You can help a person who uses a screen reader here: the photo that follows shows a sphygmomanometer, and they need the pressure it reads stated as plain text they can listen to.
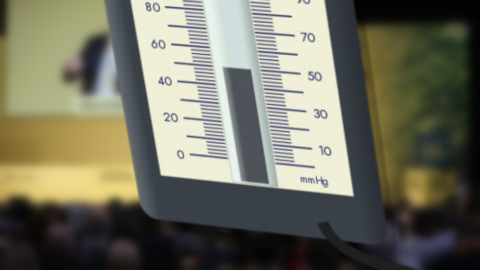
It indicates 50 mmHg
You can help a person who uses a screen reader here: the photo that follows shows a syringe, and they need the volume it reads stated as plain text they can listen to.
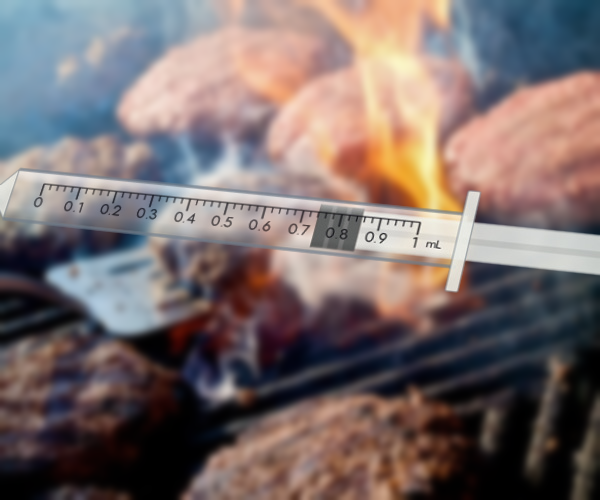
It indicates 0.74 mL
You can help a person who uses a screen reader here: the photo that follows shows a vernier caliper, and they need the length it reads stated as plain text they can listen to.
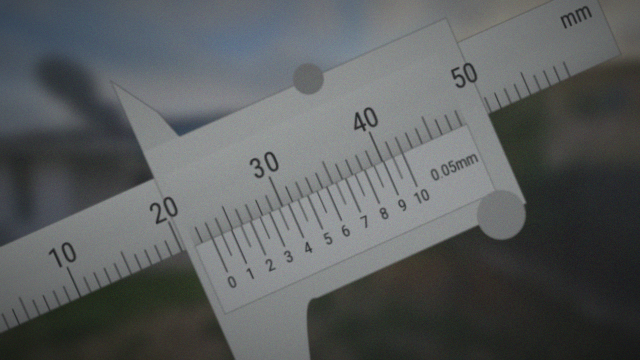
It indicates 23.0 mm
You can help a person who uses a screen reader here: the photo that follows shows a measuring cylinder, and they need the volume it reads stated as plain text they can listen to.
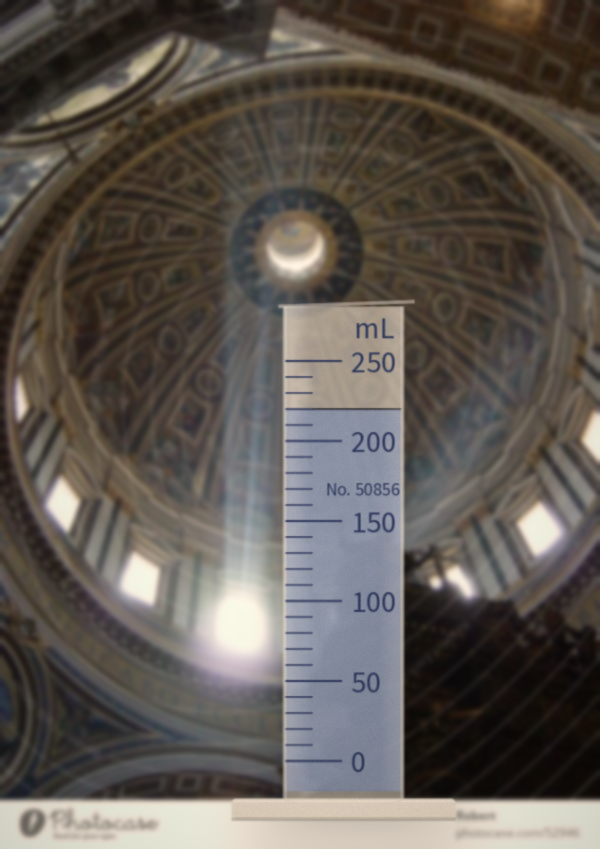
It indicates 220 mL
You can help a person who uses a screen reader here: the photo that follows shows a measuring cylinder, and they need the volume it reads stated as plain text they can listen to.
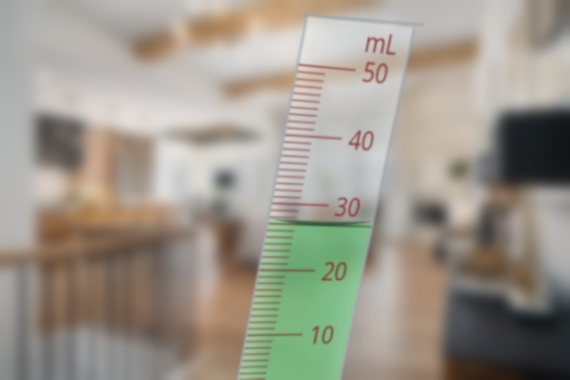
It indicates 27 mL
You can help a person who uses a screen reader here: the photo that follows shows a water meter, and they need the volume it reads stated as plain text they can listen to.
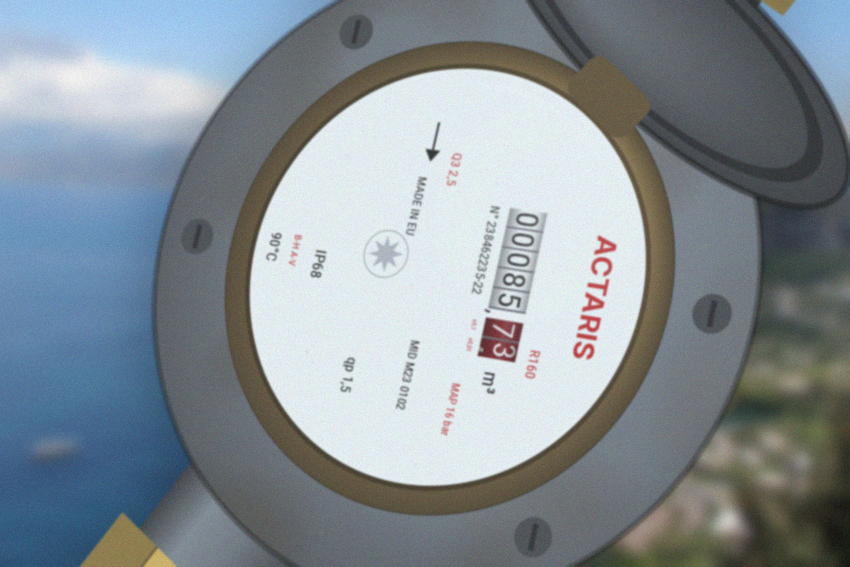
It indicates 85.73 m³
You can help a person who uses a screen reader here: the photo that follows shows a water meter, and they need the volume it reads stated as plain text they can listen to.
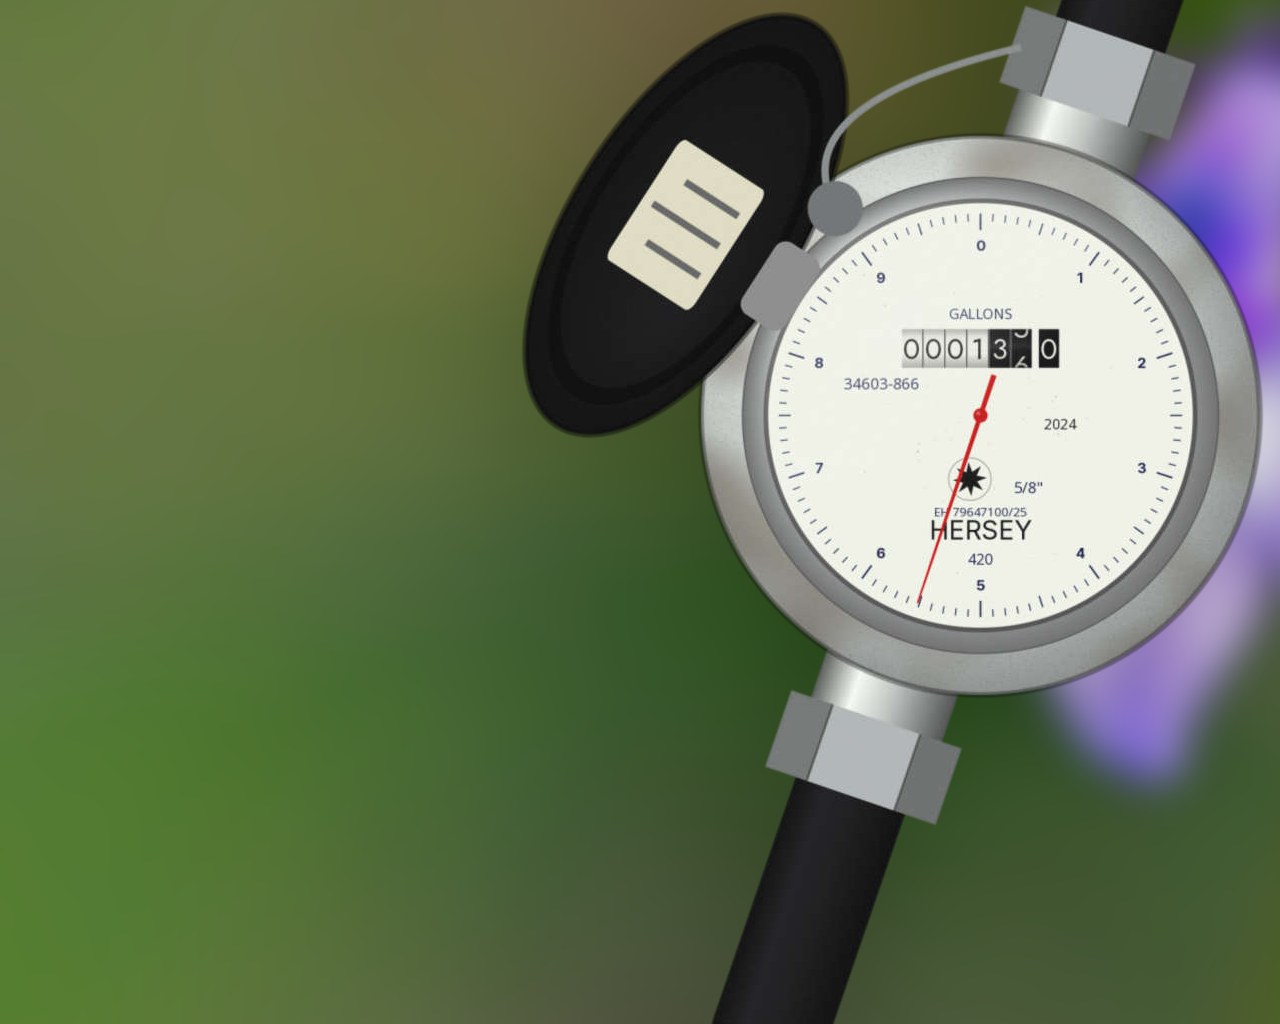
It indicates 1355.5 gal
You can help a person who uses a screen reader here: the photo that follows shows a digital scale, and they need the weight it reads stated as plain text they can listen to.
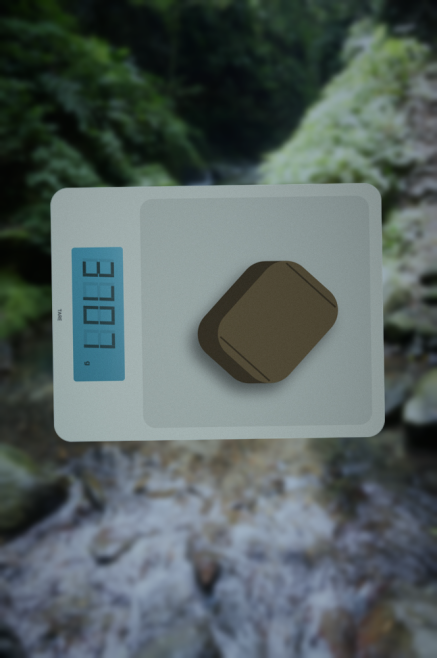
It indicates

+--

Rewrite all the lines above as a numbered list, leaving out blank lines and the pictures.

1. You can help a person who uses a screen reader here: the photo that follows shows a sphygmomanometer, and they need the pressure it reads stated as plain text they can listen to.
2. It indicates 50 mmHg
3. You can help a person who uses a screen reader here: the photo that follows shows a syringe, and they need the volume it reads stated as plain text they can listen to.
4. It indicates 0.74 mL
5. You can help a person who uses a screen reader here: the photo that follows shows a vernier caliper, and they need the length it reads stated as plain text they can listen to.
6. It indicates 23.0 mm
7. You can help a person who uses a screen reader here: the photo that follows shows a measuring cylinder, and they need the volume it reads stated as plain text they can listen to.
8. It indicates 220 mL
9. You can help a person who uses a screen reader here: the photo that follows shows a measuring cylinder, and they need the volume it reads stated as plain text they can listen to.
10. It indicates 27 mL
11. You can help a person who uses a screen reader here: the photo that follows shows a water meter, and they need the volume it reads stated as plain text they can listen to.
12. It indicates 85.73 m³
13. You can help a person who uses a screen reader here: the photo that follows shows a water meter, and they need the volume it reads stated as plain text they can listen to.
14. It indicates 1355.5 gal
15. You can help a person who uses a screen reader here: the photo that follows shows a digital scale, and they need the weight it reads stated as plain text they can listen to.
16. It indicates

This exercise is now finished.